There is one other training aspect which I had to rethink. I have observed that teaching the right and left turns can be a traumatic experience for the handler and the dog. They invariably seem to get in each other’s way no matter how hard we tried to avoid this situation. There is a lot to remember about footwork, lead handling, commands, praise, etc. Unless all of these things are timed correctly, problems can result. The handler stumbles over his feet, he stumbles over the dog, the dog gets ahead of the handler and is out of control altogether. Any one of these conditions could make for a serious accident. Taking a page from the book on the Figure Eight – an exercise designed to show that the dog can do the heeling under all conditions – I decided that the introduction of the right and left circles before the right and left turns might help. I have tried it and it was a decided improvement. The trainees are instructed to make rather large circles to the right or left as commanded by the instructor. The main object is for them to learn how to control the dog and a large circle permits them to concentrate and work on this. As they get their dogs under control, they are told to make the circles smaller and smaller. After about two weeks of circles, they can then go into the formal right and left turns without the problems I used to encounter.

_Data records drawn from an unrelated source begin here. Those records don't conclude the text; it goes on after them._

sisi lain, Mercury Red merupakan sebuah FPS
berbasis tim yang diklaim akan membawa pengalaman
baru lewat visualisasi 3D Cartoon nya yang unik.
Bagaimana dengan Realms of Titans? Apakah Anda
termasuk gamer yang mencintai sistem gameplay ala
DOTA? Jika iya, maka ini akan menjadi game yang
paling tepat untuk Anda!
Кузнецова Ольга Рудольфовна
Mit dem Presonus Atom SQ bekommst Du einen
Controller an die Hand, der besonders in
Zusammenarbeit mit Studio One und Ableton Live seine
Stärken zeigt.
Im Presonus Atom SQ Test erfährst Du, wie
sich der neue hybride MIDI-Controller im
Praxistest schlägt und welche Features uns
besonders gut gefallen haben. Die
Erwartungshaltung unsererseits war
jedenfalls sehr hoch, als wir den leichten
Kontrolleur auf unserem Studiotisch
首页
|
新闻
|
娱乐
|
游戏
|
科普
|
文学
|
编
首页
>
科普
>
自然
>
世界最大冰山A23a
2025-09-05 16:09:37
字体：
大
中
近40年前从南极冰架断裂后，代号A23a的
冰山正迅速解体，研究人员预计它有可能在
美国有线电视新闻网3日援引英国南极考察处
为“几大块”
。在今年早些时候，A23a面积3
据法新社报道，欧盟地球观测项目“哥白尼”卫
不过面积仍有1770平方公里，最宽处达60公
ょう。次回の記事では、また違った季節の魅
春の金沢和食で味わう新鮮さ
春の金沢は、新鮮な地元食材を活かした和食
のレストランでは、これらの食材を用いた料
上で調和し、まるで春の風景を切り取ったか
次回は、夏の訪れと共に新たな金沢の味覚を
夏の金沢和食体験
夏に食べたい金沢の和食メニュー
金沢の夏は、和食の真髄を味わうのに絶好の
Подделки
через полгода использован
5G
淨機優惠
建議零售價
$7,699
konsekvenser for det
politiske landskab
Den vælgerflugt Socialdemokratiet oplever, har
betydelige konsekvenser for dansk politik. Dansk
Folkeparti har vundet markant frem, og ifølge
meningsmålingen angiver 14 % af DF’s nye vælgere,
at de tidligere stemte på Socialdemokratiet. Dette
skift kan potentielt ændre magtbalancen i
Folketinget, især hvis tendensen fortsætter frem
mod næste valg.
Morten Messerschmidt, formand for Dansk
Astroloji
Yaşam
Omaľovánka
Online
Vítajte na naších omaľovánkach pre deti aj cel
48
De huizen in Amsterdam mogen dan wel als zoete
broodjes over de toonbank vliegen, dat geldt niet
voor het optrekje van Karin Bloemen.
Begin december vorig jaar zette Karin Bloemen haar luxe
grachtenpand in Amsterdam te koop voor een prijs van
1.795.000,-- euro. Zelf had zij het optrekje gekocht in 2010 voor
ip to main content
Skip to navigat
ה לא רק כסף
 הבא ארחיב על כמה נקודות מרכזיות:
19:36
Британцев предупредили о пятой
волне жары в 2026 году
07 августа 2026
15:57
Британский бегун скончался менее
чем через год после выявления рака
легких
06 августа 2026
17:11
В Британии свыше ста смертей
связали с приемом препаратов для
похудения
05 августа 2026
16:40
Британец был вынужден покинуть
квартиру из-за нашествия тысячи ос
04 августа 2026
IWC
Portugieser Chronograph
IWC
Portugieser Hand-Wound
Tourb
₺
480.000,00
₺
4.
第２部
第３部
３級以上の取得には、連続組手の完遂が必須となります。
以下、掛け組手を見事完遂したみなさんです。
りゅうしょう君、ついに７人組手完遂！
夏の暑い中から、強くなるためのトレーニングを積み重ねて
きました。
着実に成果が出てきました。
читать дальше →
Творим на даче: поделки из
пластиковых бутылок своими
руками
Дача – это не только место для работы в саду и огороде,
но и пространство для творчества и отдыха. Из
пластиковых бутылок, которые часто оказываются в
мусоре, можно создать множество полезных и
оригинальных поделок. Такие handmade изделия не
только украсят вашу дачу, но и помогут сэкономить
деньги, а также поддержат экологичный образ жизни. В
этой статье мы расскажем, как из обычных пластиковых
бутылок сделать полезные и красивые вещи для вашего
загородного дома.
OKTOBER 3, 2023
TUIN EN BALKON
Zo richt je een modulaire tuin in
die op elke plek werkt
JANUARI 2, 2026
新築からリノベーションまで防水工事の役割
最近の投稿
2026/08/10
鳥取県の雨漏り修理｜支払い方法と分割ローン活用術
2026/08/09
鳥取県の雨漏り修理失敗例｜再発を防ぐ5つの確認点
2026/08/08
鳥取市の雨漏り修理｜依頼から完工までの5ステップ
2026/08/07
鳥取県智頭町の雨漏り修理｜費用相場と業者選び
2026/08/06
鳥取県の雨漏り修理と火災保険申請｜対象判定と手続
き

Let me conclude by saying that I am not so conceited as to believe that I have thought of revolutionary new approaches or new techniques in dog training. What I am telling you about are new approaches or new techniques that I have developed for the purpose of improving my instructing ability and the resulting training of dogs in my classes. Seminars such as this one give us the opportunity to get together in order to exchange ideas and share experiences so all of us can learn from each other.